• [WORK ORDER] Scan the entries that follow and work out how many lines contain "middle". Give the number and nothing else.
Start of DATA SUPPLIED
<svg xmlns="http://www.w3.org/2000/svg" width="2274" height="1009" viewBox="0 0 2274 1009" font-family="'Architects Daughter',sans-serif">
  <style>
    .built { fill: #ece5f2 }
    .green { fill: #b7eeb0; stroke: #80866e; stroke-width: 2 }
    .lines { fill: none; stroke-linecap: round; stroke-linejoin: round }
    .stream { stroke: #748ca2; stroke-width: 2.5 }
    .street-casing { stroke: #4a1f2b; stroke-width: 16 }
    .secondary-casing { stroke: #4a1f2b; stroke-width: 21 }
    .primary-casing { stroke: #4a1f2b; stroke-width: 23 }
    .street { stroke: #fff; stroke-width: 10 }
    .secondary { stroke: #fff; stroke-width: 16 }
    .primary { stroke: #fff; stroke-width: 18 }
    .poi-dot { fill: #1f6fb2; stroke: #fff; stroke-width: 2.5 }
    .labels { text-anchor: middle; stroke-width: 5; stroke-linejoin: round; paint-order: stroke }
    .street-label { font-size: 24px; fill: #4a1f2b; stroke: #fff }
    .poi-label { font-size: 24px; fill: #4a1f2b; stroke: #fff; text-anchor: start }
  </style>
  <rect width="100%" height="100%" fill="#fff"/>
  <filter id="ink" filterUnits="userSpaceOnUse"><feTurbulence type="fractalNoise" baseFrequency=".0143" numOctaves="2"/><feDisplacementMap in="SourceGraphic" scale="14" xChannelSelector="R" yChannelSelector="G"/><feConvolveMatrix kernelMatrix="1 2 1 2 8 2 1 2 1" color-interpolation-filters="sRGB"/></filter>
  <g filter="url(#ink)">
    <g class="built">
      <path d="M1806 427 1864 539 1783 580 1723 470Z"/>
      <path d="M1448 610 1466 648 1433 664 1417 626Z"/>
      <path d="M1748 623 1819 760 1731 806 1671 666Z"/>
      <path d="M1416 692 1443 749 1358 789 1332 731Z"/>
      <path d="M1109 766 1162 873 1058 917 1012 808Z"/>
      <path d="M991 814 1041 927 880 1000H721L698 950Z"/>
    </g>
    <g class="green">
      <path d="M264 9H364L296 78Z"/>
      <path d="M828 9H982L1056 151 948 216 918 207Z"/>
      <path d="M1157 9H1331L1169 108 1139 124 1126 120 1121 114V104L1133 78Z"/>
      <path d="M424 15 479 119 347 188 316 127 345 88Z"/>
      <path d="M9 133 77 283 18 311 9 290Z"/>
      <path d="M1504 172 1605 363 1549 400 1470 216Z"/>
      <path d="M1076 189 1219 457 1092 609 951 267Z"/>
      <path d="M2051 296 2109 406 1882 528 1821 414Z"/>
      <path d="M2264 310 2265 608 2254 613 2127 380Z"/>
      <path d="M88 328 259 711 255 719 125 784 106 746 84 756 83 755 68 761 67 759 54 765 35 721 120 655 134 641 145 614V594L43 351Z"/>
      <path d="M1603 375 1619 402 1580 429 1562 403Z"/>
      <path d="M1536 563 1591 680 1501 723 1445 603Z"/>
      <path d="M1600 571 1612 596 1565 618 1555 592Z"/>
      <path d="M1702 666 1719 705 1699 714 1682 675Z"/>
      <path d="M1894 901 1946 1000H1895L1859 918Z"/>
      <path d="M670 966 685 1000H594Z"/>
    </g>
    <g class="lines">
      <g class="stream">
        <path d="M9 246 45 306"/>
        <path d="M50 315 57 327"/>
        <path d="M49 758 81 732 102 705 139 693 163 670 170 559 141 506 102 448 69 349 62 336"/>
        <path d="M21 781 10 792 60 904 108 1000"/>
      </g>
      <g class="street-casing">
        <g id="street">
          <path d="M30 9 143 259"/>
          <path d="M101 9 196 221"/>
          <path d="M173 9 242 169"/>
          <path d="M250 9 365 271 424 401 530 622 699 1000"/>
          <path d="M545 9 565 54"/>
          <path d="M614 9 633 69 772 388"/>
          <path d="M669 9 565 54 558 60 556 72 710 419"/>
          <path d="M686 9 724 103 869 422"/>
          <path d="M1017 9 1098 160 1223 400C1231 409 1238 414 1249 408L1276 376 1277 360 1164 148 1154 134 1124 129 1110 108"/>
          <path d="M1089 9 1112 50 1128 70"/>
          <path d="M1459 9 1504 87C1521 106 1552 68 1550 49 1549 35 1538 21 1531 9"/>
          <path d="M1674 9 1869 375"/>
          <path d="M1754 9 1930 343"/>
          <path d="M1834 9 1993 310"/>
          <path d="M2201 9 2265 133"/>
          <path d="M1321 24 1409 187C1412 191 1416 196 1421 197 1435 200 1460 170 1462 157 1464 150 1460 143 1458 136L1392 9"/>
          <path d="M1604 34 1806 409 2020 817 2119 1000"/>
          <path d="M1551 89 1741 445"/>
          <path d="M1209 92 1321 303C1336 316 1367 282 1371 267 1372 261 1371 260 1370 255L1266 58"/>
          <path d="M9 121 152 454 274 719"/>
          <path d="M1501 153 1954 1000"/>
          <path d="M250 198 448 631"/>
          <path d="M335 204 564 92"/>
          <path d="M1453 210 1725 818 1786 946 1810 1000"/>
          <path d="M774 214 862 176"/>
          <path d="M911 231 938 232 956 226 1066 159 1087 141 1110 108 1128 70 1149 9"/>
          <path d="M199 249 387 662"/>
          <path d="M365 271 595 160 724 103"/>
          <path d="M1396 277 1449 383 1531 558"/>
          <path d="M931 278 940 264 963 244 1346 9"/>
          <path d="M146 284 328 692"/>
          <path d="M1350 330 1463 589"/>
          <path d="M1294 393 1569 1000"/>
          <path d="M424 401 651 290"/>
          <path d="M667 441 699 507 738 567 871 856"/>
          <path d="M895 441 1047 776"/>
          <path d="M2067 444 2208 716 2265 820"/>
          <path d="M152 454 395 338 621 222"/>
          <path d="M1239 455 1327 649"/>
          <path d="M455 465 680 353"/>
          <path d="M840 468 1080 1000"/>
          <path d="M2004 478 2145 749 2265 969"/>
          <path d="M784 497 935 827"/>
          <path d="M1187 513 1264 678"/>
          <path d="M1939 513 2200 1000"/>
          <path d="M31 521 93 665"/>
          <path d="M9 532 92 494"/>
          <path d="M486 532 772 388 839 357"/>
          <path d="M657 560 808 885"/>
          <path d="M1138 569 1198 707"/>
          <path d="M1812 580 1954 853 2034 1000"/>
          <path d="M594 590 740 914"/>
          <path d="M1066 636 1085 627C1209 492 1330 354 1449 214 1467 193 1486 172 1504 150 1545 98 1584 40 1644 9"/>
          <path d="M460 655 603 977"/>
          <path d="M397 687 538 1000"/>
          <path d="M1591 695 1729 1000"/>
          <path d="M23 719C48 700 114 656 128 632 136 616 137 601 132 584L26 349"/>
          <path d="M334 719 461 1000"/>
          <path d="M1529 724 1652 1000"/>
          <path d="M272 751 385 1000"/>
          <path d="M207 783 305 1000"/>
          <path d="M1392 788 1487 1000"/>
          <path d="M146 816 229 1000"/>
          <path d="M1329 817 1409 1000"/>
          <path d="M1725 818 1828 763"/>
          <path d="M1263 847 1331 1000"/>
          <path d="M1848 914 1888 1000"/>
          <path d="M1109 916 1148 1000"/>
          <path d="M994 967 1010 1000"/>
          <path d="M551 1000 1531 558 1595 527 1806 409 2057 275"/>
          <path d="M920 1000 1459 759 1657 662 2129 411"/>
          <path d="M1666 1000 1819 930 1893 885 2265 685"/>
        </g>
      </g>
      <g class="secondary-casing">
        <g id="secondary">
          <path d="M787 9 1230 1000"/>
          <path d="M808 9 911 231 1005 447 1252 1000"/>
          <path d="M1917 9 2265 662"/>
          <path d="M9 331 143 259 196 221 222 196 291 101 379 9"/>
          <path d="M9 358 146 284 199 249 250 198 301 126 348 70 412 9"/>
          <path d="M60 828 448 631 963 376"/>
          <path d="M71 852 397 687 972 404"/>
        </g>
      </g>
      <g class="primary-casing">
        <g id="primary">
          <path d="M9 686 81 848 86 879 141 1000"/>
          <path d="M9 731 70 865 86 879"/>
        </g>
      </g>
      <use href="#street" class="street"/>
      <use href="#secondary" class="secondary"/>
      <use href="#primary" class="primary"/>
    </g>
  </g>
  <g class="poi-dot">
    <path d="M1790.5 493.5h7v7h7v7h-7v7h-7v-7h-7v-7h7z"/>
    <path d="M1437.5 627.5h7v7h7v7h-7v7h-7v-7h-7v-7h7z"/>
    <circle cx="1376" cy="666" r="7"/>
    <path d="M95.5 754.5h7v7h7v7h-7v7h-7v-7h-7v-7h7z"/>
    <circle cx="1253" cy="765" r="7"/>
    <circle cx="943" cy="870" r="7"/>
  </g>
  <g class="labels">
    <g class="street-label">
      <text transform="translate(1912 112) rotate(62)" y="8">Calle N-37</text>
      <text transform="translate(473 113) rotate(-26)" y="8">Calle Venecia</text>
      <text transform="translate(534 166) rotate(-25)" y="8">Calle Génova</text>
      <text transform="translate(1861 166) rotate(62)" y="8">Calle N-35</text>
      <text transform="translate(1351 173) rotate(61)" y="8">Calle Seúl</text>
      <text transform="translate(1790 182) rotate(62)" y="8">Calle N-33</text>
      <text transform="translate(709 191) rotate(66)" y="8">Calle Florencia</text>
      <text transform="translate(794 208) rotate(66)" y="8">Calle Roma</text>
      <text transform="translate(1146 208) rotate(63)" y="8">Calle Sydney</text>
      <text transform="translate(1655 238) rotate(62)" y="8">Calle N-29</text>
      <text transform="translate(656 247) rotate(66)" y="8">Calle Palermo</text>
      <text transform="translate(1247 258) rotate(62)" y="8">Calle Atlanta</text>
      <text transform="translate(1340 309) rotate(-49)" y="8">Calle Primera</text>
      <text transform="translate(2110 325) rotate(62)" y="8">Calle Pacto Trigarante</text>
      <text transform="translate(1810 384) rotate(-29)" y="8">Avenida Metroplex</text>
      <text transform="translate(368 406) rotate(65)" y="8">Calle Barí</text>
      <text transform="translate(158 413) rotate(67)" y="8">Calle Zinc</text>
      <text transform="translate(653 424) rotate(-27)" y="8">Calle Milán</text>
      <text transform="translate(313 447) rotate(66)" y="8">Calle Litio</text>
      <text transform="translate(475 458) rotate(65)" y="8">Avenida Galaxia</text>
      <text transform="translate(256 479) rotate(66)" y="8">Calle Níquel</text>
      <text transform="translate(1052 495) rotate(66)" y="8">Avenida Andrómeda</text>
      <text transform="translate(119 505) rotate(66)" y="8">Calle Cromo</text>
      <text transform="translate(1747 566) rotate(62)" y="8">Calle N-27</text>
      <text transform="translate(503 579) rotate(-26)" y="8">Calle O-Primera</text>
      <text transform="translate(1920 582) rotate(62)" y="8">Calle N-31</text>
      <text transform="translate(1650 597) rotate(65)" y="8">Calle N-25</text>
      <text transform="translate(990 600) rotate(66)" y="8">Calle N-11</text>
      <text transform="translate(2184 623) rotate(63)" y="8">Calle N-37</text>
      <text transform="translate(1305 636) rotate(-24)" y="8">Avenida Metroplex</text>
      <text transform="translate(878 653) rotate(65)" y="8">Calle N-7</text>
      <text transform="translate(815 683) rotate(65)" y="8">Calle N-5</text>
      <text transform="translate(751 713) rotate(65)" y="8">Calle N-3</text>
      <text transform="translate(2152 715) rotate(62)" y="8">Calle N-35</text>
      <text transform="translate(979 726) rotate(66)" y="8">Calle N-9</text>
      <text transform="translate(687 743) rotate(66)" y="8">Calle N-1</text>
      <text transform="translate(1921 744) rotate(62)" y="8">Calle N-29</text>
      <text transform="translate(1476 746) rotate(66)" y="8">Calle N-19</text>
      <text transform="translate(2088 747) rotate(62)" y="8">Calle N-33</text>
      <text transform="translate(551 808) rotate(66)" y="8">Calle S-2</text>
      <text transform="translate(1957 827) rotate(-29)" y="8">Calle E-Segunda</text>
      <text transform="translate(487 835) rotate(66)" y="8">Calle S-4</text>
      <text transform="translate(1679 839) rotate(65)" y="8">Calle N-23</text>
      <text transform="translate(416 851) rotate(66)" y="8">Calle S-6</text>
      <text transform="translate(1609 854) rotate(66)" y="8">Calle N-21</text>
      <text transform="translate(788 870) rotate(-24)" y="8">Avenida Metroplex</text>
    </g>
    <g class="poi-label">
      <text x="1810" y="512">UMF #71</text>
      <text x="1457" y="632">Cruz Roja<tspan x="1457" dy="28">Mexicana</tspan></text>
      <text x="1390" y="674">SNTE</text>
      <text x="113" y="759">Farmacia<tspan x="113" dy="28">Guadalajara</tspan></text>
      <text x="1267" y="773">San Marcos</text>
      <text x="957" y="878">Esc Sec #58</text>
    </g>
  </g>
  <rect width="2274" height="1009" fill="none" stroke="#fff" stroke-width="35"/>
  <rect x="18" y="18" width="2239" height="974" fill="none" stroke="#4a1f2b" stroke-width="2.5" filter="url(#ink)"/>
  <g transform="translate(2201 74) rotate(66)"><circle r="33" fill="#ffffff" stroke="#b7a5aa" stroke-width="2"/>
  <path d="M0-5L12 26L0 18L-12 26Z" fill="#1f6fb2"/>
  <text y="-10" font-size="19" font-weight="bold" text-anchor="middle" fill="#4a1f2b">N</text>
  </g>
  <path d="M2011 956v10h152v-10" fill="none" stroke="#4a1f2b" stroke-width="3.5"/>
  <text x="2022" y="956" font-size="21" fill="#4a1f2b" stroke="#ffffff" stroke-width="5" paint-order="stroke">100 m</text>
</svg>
End of DATA SUPPLIED
• [WRITTEN SOLUTION] 2